Evelyn, die hiervon nichts ahnte, war entzückt von der Aussicht, Ilse für längere Zeit in ihrer Nähe zu behalten, und diese suchte der Freundin ihre tiefe Verstimmung zu verbergen. Aber ihr Gesicht und ihr ganzes Wesen waren ein zu treuer Spiegel ihrer Seele, als daß sie jene hätte täuschen können. »Was hast du, Ilse?« forschte sie liebevoll. »Ist es dir so zuwider, daß wir eine Weile zusammen leben sollen?«

»O nein nein, das nicht – ich fürchte nur, Lady Jane ist unzufrieden mit mir – ich gräme mich um Maud – ich sehne mich – bitte, frage mich nicht weiter, quäle mich nicht!« fügte sie fast heftig hinzu, während sie hart mit den hervorbrechenden Tränen kämpfte.

Evelyn sah sie ganz erschrocken an. »Ich wollte dich nicht quälen,« sagte sie sanft; »aber es schmerzt mich tief, daß sich auch dein sonniger Himmel einmal mit dunkeln Wolken umziehen kann.«

Ilse fiel ihr um den Hals und verbarg ihr Gesicht. »Vergib mir, Evelyn,« schluchzte sie, »ich bin schlecht und undankbar – meine ganze Seele ist verstimmt – will's Gott, so findet sie bald wieder den rechten Ton. Habe nur ein wenig Geduld mit mir.«

Der Bote, der Ilsens Koffer brachte, gab zugleich einen Brief von Mr. Howard ab, worin sich dieser den Damen empfahl, da er auf Wunsch seiner Tante sie und Maud nach Italien begleiten werde. Über die Dauer des dortigen Aufenthalts sei noch nichts bestimmt, doch werde er wohl bis zum Frühjahr dauern. Von Maud bestellte er herzliche Grüße und aufrichtiges Bedauern, nicht persönlich Abschied von Miß Stein nehmen zu können. Ilse fühlte ein leidenschaftliches Verlangen, nach Ivy-Lodge zu eilen, um die Reisenden noch zu sehen und zu sprechen, aber sie widerstand der Versuchung, wenn auch mit schwerem Herzen. Sie schrieb einen langen, zärtlichen Abschiedsbrief an Maud, worin sie ihrem ganzen Kummer über diese plötzliche und unerwartete Trennung Ausdruck gab, und dem sie Grüße für Lady Jane und Mr. Howard beifügte. Sie fühlte sich tief betrübt und sehnte sich ungeduldig nach einer neuen Tätigkeit, die alle ihre Kräfte in Anspruch nähme.
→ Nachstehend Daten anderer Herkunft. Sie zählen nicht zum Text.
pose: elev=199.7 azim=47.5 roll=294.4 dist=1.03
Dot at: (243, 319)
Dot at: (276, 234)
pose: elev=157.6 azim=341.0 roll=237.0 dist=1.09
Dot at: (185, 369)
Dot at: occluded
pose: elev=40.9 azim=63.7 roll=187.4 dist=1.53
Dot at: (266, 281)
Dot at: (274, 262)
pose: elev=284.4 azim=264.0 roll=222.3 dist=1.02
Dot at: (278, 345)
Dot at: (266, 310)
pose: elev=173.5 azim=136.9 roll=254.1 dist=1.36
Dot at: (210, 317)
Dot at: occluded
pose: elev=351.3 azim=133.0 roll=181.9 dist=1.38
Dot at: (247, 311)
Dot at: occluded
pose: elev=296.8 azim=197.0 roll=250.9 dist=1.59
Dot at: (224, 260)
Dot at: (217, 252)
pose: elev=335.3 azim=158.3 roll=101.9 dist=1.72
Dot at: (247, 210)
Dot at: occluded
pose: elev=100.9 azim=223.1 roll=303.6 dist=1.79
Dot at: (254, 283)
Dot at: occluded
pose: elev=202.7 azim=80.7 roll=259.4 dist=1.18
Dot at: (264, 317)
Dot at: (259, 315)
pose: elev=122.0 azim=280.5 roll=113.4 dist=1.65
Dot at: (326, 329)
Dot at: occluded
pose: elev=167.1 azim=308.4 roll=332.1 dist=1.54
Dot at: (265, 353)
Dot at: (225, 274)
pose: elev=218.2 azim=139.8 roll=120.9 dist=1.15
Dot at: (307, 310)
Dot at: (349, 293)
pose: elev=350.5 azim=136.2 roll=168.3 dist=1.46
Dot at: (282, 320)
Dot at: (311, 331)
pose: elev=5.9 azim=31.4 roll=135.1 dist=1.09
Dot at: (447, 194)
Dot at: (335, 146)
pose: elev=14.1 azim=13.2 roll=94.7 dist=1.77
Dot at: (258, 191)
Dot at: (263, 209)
Einige Tage später kam ein Brief von Fräulein Althaus mit der Nachricht, daß sich soeben eine Dame aus guter Familie bei ihr gemeldet habe, die eine daily governess für ihre Töchter suche, da die bisherige Erzieherin erkrankt sei. Die Bedingungen seien günstig, doch sei augenblickliche Vorstellung und Übernahme der Wirksamkeit notwendig. Evelyn war tief betrübt, als Ilse ihre sofortige Abreise meldete. Doch schwieg sie gekränkt, als sie sah, wie sehr jene fortzukommen strebte. Als Ilse am Torwärterhäuschen vorüberfuhr, glaubte sie plötzlich die Stimme der sterbenden Bridget zu hören: »Möge Gott Sie strafen, wenn Sie Ihr heiliges Versprechen nicht erfüllen.« Sie fuhr erschrocken zusammen – hatte sich die Drohung der Alten schon erfüllt? Warum hatte sie den Auftrag immer noch nicht ausgerichtet? Nun war die Möglichkeit, Mr. Howard zu sprechen, wieder für Monate – vielleicht für immer hinausgeschoben. Tief bekümmert und mit peinlicher Unruhe im Herzen schied Ilse von dem stolzen Herrensitz, und mit banger Erwartung sah sie dem Leben in dem ungeheuern London entgegen.